[GIVEN PROBLEM 1] Please report how many lines of the listing below contain the string "kern", treating case as significant. Give only the number.

[TEXT EXTRACT]
>>

Early Office Museum
Staplers & Other Paper Fasteners
Expansion in the volume of papers generated and stored in offices during the second half of the
nineteenth century created a demand for efficient ways to fasten papers together. As part
of our research at the Museum, we have investigated the development of early
staplers and other mechanical devices
that were sold to meet this demand between the 1850s and early 1940s. The
old paper fastening machines
discussed here were used not only to insert and clinch staples but also to insert other
types of paper fasteners, such as eyelets, and to attach papers together without the use
of fasteners by cutting and folding or crimping the papers themselves.
Until circa 1860, and indeed for some time thereafter, the types of documents that today are
stapled together were fastened in a number of ways that did not require the use of
mechanical devices. Some documents were held together by stitches made with a needle and
thread. Others were secured by strings, tapes or ribbons that were inserted through parallel incisions made with a penknife. The strings, tapes or ribbons were then tied and sometimes secured with sealing wax to prevent tampering with the document. Still
other papers were held together with straight pins or glue, and strings or ribbons were
tied around groups of papers.
The earliest reference we have found to use of red tape to tie papers is: "a bundle of papers, ty'd with red tape." (The Proceedings at the Sessions of the Peace, and Oyer and Terminer, for the City of London, 1730, p. 245) However, the use of red tape to tie a book containing notes and papers in 1708 suggests that red tape may have been used to tie papers by the very early 18th century. In any event, 19th century publications--particularly British ones--make many references to use of red tape for tying papers. The term "red tape" was used in its current figurative sense by 1833: "He hates the projects for centralising every thing in London, and putting the government of red tape and green ferrit in place of the time-honoured institutions of King Alfred." (Fraser's Magazine for Town and Country, v. 8, Oct. 1833, p. 488. Green ferrit or ferret is string or tape made from silk filaments and dyed green. In Britain during the 19th century, particularly during the early 1800s, it was sometimes used in the same manner as red tape.) The image below on the left [to be added] shows an advertisement for red tape and green ferret that appeared in 18__.

<<

[GIVEN PROBLEM 2] According to the paper fasteners text above, by what year was the term "red tape" used in its current figurative sense?

(Dataset entries)
>>

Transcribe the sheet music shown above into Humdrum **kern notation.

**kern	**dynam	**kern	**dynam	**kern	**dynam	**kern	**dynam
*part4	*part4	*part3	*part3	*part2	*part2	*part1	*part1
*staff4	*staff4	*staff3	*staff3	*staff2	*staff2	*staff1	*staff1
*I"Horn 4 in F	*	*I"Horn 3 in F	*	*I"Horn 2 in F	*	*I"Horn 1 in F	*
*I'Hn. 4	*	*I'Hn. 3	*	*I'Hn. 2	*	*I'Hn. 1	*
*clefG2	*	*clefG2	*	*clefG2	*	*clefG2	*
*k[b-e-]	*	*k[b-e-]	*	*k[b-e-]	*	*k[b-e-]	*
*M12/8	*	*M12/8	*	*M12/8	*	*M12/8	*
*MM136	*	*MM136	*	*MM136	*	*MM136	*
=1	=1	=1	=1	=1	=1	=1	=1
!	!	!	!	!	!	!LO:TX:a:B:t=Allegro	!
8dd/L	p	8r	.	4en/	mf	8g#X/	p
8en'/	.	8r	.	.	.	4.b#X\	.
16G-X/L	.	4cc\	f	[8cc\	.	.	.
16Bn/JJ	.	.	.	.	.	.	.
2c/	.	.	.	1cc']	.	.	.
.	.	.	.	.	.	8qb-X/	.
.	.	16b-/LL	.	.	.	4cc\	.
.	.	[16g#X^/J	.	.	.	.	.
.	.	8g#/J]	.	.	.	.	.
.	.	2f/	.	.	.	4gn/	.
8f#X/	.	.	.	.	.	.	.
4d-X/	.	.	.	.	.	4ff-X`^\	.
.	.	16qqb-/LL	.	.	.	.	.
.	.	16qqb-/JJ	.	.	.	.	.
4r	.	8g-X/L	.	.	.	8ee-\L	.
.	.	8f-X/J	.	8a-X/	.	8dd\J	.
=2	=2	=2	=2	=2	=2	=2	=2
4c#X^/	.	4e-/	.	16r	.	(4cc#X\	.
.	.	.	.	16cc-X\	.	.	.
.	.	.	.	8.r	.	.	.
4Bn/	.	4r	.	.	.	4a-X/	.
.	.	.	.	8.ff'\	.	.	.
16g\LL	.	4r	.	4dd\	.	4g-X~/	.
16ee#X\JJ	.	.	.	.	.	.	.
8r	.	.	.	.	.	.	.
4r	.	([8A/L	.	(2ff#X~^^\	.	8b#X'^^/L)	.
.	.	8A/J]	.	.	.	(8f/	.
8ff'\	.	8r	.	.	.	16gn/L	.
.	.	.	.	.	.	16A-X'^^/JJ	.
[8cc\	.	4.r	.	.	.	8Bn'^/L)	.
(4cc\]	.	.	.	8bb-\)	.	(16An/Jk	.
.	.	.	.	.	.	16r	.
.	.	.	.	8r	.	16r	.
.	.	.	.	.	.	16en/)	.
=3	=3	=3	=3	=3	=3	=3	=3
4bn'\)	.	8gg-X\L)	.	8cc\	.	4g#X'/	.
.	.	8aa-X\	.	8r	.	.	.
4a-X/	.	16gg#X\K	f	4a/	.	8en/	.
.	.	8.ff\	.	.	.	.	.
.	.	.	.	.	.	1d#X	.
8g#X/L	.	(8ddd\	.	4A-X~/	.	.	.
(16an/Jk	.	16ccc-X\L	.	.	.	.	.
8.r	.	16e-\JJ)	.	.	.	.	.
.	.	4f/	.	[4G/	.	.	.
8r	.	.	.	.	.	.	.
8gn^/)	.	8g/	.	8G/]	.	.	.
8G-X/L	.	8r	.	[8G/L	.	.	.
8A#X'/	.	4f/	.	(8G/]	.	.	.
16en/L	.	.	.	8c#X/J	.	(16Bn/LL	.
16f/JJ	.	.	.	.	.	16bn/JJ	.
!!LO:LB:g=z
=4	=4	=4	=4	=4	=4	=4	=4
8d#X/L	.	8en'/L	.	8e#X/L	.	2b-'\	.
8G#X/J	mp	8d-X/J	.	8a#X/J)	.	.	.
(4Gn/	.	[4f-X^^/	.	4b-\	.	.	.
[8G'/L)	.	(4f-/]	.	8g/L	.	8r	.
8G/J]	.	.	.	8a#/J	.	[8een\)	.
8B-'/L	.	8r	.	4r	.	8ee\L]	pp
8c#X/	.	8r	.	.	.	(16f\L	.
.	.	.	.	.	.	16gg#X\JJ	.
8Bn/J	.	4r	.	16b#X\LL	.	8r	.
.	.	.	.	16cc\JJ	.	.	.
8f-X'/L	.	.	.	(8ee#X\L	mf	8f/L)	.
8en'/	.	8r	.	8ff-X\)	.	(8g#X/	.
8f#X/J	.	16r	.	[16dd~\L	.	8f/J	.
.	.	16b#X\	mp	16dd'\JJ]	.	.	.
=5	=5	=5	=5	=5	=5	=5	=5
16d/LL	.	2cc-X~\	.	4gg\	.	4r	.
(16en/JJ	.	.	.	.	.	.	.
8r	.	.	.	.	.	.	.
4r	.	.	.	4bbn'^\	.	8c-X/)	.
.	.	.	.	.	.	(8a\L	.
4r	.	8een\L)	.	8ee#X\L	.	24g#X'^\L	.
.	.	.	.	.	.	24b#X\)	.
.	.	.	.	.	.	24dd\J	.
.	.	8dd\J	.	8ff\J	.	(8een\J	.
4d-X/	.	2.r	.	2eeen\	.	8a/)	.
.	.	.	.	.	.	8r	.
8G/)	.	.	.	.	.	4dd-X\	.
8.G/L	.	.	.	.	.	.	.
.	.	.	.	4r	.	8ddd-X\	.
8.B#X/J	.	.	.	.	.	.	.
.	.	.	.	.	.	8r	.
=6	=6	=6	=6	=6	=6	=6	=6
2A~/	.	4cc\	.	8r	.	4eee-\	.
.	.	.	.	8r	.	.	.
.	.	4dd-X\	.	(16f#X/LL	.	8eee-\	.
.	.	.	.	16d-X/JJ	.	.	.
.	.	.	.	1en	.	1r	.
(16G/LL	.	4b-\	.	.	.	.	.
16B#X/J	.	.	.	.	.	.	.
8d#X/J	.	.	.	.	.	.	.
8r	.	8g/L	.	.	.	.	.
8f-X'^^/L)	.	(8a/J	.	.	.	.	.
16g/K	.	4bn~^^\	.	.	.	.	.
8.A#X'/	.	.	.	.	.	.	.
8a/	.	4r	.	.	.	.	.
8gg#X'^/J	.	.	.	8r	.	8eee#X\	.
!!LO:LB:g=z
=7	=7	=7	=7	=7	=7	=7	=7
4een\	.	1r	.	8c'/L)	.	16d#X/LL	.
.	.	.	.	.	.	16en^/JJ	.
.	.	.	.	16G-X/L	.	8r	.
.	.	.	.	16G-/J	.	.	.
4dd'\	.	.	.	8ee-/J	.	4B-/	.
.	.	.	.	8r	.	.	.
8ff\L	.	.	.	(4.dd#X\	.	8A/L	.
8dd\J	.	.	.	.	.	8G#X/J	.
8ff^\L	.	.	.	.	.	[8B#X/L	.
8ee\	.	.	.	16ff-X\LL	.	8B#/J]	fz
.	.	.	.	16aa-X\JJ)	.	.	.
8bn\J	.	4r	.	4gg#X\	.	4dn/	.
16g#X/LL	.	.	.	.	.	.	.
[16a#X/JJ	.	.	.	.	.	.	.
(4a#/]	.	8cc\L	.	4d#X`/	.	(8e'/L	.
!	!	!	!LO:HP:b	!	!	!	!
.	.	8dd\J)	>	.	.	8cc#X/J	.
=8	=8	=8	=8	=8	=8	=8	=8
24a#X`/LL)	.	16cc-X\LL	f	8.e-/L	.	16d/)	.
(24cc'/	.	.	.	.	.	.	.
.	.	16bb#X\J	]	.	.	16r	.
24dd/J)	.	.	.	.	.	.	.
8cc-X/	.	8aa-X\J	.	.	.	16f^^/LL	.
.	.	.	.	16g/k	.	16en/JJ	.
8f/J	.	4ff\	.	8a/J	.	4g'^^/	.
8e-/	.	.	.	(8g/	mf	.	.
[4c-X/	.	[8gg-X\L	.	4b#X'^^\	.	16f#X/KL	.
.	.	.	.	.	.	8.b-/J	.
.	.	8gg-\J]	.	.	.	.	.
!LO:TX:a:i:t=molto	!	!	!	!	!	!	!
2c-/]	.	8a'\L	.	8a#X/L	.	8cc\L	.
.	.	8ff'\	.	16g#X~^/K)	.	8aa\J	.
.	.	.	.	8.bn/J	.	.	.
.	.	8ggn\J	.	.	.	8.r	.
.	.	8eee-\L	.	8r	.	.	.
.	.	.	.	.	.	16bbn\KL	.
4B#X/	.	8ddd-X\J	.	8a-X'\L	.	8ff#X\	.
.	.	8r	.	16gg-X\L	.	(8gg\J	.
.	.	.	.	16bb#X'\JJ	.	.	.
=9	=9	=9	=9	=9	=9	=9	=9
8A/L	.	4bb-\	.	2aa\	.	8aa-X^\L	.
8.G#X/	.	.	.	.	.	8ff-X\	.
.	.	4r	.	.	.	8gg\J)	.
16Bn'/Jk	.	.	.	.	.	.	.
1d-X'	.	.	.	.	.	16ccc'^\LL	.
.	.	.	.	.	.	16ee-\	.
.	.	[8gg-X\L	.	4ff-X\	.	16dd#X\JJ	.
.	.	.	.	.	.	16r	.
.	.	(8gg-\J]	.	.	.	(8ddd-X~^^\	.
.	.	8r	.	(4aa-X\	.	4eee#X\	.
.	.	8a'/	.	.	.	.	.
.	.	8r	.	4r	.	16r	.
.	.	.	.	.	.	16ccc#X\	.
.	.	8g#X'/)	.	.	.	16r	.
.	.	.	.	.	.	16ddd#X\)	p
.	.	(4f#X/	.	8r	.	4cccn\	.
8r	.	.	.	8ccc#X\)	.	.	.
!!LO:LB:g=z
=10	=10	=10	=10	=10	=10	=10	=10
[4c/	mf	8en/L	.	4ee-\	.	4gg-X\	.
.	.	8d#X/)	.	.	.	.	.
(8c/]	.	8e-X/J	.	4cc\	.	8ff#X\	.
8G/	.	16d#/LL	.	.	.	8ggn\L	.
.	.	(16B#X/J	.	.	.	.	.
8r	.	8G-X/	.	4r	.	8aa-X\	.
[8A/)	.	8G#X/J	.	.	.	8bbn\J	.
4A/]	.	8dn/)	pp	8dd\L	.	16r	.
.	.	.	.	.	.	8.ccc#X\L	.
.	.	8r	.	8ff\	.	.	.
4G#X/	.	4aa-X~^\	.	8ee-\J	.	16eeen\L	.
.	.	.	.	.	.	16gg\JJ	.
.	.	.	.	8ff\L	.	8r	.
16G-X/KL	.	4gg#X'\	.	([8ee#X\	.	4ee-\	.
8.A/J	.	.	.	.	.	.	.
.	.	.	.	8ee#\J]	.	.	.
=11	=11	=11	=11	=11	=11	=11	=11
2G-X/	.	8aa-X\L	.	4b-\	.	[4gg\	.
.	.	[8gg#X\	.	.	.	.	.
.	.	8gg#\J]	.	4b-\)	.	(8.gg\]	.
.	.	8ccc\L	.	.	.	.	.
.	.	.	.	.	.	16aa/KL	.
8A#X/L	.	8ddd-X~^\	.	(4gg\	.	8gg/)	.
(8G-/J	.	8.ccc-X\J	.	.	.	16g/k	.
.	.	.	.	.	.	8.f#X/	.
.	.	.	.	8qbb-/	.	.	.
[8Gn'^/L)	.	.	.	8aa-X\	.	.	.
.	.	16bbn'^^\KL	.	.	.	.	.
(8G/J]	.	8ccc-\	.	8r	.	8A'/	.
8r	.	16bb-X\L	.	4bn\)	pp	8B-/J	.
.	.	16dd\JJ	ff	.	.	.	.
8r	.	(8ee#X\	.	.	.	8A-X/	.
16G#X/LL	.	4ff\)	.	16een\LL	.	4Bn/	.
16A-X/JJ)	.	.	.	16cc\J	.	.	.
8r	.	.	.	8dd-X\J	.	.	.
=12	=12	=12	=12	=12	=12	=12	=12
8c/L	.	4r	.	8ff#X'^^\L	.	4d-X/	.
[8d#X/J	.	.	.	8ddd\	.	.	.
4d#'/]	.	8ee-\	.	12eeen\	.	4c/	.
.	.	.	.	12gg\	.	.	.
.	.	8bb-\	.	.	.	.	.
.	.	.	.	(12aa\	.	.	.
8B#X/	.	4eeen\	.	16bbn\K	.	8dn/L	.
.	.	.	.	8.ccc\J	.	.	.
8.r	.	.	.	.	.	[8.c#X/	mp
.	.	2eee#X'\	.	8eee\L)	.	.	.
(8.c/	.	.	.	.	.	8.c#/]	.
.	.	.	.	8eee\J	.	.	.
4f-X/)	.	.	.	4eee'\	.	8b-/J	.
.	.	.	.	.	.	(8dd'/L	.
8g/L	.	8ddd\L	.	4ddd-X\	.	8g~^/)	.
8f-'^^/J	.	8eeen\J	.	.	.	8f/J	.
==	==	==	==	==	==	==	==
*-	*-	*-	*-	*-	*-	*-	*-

<<

[CORRECT ANSWER 1] 2

[CORRECT ANSWER 2] By 1833.